§ **What to work on**:
Pull out all lines from the listing below in which the word "shadow" appears.

§ **Dataset**:
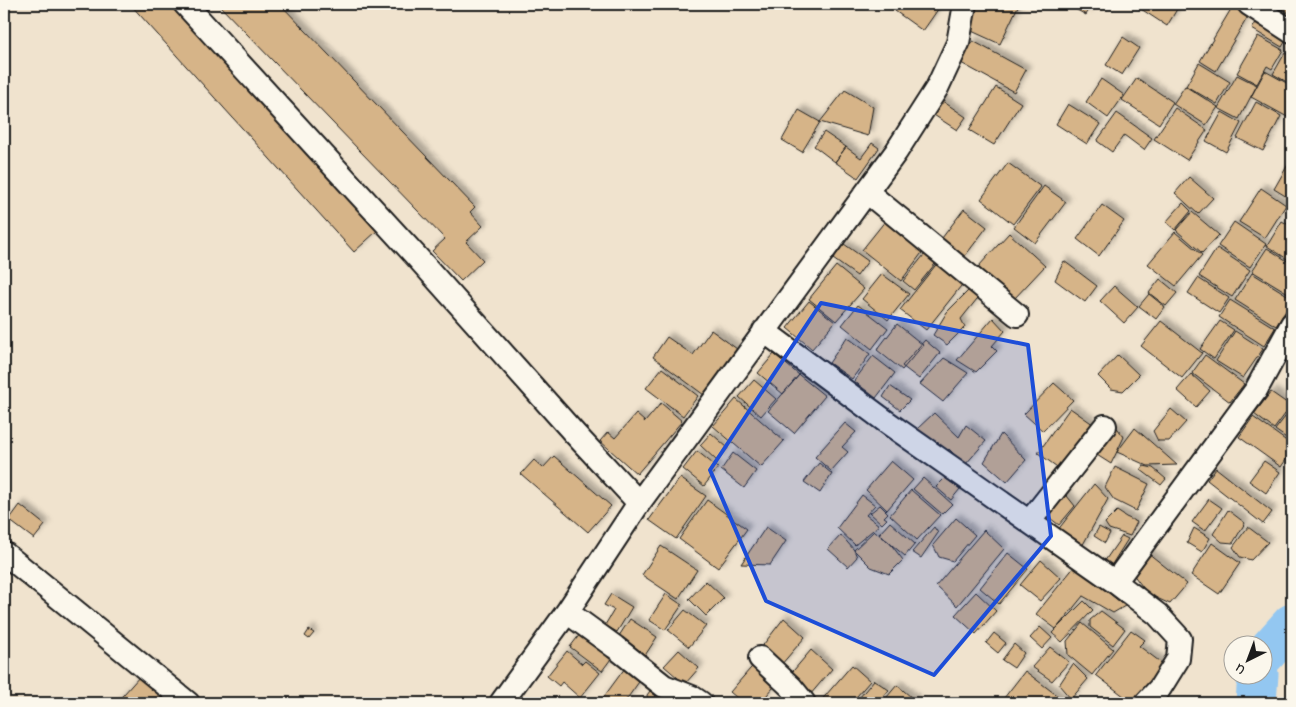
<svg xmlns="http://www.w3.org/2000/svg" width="1296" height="707" viewBox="0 0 1296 707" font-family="'Indie Flower',sans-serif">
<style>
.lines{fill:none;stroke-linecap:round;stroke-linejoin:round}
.river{stroke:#93c7f1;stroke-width:41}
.building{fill:#d6b488;stroke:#1c1c1c;filter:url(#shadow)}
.minor-casing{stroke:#1c1c1c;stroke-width:26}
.minor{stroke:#fbf7ec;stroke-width:22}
.marked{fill:#1d4ed8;fill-opacity:0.2;stroke:#1d4ed8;stroke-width:4;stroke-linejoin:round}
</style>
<defs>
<filter id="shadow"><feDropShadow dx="4.5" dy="-4.5" stdDeviation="2.5" flood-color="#0004"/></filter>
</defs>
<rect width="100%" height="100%" fill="#f0e3ce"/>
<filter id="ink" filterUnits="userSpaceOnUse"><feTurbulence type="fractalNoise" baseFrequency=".02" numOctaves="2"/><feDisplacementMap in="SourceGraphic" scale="10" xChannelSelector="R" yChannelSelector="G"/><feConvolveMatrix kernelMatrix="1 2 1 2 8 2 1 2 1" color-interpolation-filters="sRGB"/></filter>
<g filter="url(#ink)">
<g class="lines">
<path class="river" d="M1264 655 1292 624
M1256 703 1258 674"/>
</g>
<path class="building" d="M130 4H173L377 231 354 252Z
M218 4H280L475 207 470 212 483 226 466 242 483 260 461 281 432 251 445 239Z
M899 4H939L941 5 923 31 895 11Z
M976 4H1019L1000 44 965 28Z
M1071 4H1092L1086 15 1070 6Z
M1140 4H1180L1167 26 1138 7Z
M1234 4 1250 13 1216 71 1200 61Z
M1275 4H1292V5L1287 13Z
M1262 13 1291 32 1282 47 1252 29Z
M1258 36 1283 50 1272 69 1267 66 1257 84 1237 73Z
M1123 37 1139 48 1122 75 1106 65Z
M973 41 1026 70 1014 92 961 63Z
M1285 53 1292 57V85L1273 74Z
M1199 63 1230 82 1217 104 1186 86Z
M1265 71 1292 86V117L1291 119 1251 97Z
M1237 75 1257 85 1239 119 1218 108Z
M1137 78 1173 102 1159 124 1122 100Z
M1101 79 1124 95 1108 118 1086 102Z
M1185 86 1218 107 1206 125 1173 104Z
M996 87 1021 103 994 145 969 130Z
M845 90 873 107 868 136 820 122Z
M935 96 966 117 957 130 926 110Z
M1256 102 1281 116 1263 151 1237 138Z
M1068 104 1100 124 1087 144 1056 124Z
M1175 108 1207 130 1187 160 1154 139Z
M799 110 820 122 802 152 782 140Z
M1222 112 1241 123 1226 152 1206 141Z
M1117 113 1152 138 1144 150 1124 135 1112 152 1097 141Z
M824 132 846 147 835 162 814 146Z
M872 143 879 148 858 178 835 162 846 147 861 158Z
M1290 161 1292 163V200L1274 189Z
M1008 163 1041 187 1013 224 981 199Z
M1189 177 1213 198 1198 214 1175 193Z
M1044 186 1066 202 1035 243 1014 227Z
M1261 188 1286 205 1265 238 1239 222Z
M1183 203 1191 211 1175 230 1166 222Z
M1102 205 1124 221 1099 256 1077 239Z
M964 209 987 227 962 260 939 242Z
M1192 212 1219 235 1202 253 1176 230Z
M886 220 924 250 901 281 862 250Z
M1282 221 1292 227V262L1267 246Z
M1234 222 1266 244 1250 267 1218 246Z
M1175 232 1202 255 1176 286 1148 264Z
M1009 233 1045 266 1014 299 978 267Z
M844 244 868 261 857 276 833 259Z
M1217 248 1250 270 1232 297 1199 276Z
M1267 248 1292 264V287L1288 293 1252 271Z
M928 250 939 259 914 290 903 281Z
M939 261 965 281 926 330 900 310Z
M1064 261 1097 286 1085 302 1055 280Z
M836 266 864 289 836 321 809 299Z
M1252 273 1292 298V301L1276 326 1235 300Z
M882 274 909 294 888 320 862 299Z
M1198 278 1229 298 1219 313 1188 293Z
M1160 279 1177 293 1166 306 1149 293Z
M973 286 981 294 961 319 965 327 947 345 933 335 947 312Z
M1114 286 1138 307 1124 323 1100 301Z
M1149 294 1165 307 1156 319 1139 306Z
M1230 300 1275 328 1264 346 1219 317Z
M809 301 835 322 812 349 787 328Z
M858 305 888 328 872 349 842 325Z
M993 318 1005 331 992 346 997 351 976 372 957 360Z
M1161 321 1202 353 1182 378 1141 346Z
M1220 321 1234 330 1214 359 1200 349Z
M897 324 923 345 902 370 877 350Z
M711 330 737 349 704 395 653 357 667 337 693 355Z
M1235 331 1263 349 1243 378 1216 361Z
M1292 335V365L1278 355Z
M847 337 870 354 852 379 829 363Z
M925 340 940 353 919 379 902 366Z
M774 354 799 375 783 394 758 373Z
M1118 355 1139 375 1123 391 1111 389 1098 376Z
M1205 355 1244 384 1230 402 1192 373Z
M873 356 895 373 876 398 854 381Z
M944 358 968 373 943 402 920 384Z
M662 368 698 396 683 416 646 388Z
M1191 374 1210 391 1196 407 1177 390Z
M799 375 825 396 794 433 768 411Z
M754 380 776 399 761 416 739 397Z
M1054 383 1073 400 1043 431 1024 414Z
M890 386 910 400 900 410 883 397Z
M1271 392 1291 406 1274 429 1254 414Z
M736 399 784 441 761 467 713 426Z
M661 403 682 421 637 474 600 441 608 432 615 438 636 414 645 422Z
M1070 408 1097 427 1064 472 1038 453Z
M1292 408V442L1275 430Z
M1171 409 1186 422 1169 441H1158L1153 431Z
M934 413 959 437 966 425 986 441 965 465 949 449 943 455 917 429Z
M1253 417 1292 445V451L1281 467 1239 437Z
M845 423 856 432 842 447 848 452 831 471 815 457Z
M1115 425 1124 437 1111 464 1089 450Z
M1135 428 1177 465 1148 466 1117 452Z
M711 433 728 448 717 461 700 445Z
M1001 434 1026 460 1007 482 984 462Z
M697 451 718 468 704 486 683 469Z
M733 453 756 471 744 488 721 470Z
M554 456 611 506 588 532 521 474 534 460 543 468Z
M891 461 913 480 887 510 866 490Z
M1264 461 1280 472 1266 493 1249 481Z
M819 463 832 474 820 493 804 482Z
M1144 466 1153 468 1166 479 1161 485 1141 470Z
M1115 467 1149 484 1136 511 1114 500 1105 487Z
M1216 468 1272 512 1263 524 1207 480Z
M680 478 706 496 676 539 649 520Z
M923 478 952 504 942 514 913 489Z
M945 478 960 489 951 500 936 487Z
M1094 484 1108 499 1080 550 1057 531Z
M1058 488 1067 496 1075 506 1059 525 1042 512Z
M911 490 940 515 917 540 890 515Z
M862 495 875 505 866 515 879 525 855 545 837 528Z
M1209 499 1222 508 1205 531 1192 522Z
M707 500 747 529 718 568 679 539Z
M20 505 45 525 34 539 9 520Z
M880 505 888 513 884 517 887 519 882 524 870 513Z
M1228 510 1245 523 1233 543 1222 542 1213 534Z
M1117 511 1126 517 1137 522 1130 536 1109 529 1105 523Z
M956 518 975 535 953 561 939 557 933 545Z
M890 522 915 544 905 556 879 534Z
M766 527 786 541 770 565 741 564Z
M934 527 938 533 921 558 912 552Z
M1099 527 1110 533 1105 543 1094 536Z
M1248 527 1268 542 1251 560 1240 557 1233 547Z
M1194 528 1210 538 1202 552 1187 543Z
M984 530 1004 549 957 606 936 586Z
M874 531 889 542 903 560 889 574 871 567 854 550Z
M841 535 854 550 857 557 848 567 828 549Z
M1122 536 1128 539 1107 572 1104 562Z
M1212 543 1240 563 1219 594 1191 575Z
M661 546 697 570 678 599 642 575Z
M1143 549 1187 584 1170 604 1148 594 1129 569Z
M1008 553 1028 569 999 604 980 588Z
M1041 560 1061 578 1040 601 1020 585Z
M1075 566 1125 606 1113 613 1083 596 1056 629 1036 614Z
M706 581 724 598 706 616 689 599Z
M976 592 996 611 976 634 955 615Z
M611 594 632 607 617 632 605 625 614 610 604 605Z
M666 594 682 605 665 630 649 620Z
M1084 601 1093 610 1062 642 1052 633Z
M685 610 706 626 689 647 668 630Z
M1101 611 1125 629 1113 645 1090 627V620Z
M784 618 805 637 781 665 760 649Z
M630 619 657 637 642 660 615 642Z
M1082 623 1113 649 1092 675 1068 655 1067 641Z
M1040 627 1052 638 1042 649 1030 638Z
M584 629 616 652 602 671 570 647Z
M309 630 314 633 309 639 305 636Z
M1131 630 1145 640 1139 646 1163 664 1133 703 1096 675Z
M994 633 1006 643 998 653 986 643Z
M1014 644 1024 653 1014 668 1002 660Z
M1050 647 1069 662 1052 681 1032 667Z
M679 650 699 668 685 684 664 666Z
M811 650 832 669 810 695 788 677Z
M567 651 582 664 585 661 600 673 580 698 562 682 559 686 547 676Z
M757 661 780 680 760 703H743L730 692Z
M1073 664 1088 679 1071 699 1059 685Z
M852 665 870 681 851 703H819Z
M625 668 641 679 624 703H609L603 698Z
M1025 671 1067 703H1010L1004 698Z
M140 676 164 698 159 703H116Z
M874 680 889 690 878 703H855Z
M897 685 918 703H882Z
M650 691 656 696 650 703H648L647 695Z
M658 698 664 703H653Z"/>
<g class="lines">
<defs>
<path id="minor" d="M185 4 416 256 575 434 639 503
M1249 4 1292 32
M867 192 1017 315
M764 331 888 423 1115 582 1157 614 1180 639 1178 659 1160 688 1146 703
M1029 522 1105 426
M4 553 188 703
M1115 582 1256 390 1292 324
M567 612 615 647 664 686 692 697 701 703
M760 658 791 687 804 703
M501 703 567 612 639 503 896 152 937 88 958 43 965 4"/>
</defs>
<use href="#minor" class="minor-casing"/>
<use href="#minor" class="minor"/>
</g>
</g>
<path class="marked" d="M821 303 1028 345 1051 536 934 675 766 601 710 470Z"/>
<rect width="1296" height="707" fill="none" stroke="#fbf7ec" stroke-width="20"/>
<rect x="10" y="10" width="1276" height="687" fill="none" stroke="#1c1c1c" stroke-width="2" filter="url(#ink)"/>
<g transform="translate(1248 660) rotate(222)"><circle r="24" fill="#fbf7ec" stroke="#a29f99"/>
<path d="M0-4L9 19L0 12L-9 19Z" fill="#1c1c1c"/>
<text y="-8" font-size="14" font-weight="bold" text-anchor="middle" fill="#1c1c1c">U</text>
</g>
</svg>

§ **Response area**:
.building{fill:#d6b488;stroke:#1c1c1c;filter:url(#shadow)}
<filter id="shadow"><feDropShadow dx="4.5" dy="-4.5" stdDeviation="2.5" flood-color="#0004"/></filter>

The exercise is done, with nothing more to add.